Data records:
※
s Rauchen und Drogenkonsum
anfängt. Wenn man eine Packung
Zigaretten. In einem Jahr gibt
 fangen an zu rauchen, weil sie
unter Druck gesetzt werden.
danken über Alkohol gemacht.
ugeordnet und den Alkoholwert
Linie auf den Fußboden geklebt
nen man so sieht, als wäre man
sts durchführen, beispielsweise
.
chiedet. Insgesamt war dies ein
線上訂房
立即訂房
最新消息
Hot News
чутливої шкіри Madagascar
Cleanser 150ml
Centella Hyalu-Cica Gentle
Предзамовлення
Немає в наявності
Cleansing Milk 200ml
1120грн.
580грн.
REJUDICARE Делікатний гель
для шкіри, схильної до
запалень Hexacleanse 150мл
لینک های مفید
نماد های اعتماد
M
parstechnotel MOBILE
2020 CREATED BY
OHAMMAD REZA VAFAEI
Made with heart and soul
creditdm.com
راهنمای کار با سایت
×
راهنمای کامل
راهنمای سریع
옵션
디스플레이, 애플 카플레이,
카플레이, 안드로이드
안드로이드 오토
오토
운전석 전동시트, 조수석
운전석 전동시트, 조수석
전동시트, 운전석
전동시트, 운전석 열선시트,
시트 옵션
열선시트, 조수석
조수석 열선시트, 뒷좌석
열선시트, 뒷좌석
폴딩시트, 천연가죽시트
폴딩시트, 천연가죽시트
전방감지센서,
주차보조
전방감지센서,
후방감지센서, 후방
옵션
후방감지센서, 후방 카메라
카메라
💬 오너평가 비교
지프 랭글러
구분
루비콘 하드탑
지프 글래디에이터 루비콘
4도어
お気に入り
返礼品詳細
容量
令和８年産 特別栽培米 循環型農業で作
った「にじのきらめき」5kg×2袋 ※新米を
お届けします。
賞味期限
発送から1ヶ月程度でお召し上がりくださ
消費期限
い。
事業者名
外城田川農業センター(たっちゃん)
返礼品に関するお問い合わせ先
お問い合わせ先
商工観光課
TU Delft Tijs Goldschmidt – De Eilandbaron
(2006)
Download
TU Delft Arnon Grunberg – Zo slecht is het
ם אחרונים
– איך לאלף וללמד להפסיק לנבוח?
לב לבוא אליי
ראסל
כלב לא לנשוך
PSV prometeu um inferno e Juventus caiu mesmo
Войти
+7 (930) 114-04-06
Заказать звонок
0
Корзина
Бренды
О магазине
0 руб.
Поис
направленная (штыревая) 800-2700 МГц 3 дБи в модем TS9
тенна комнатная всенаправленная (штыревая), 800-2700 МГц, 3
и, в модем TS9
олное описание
※
— EXERCISE —
Looking at the entries above, how many lines contain "راهنمای"? State the number and nothing more.

— RESPONSE BOX —
3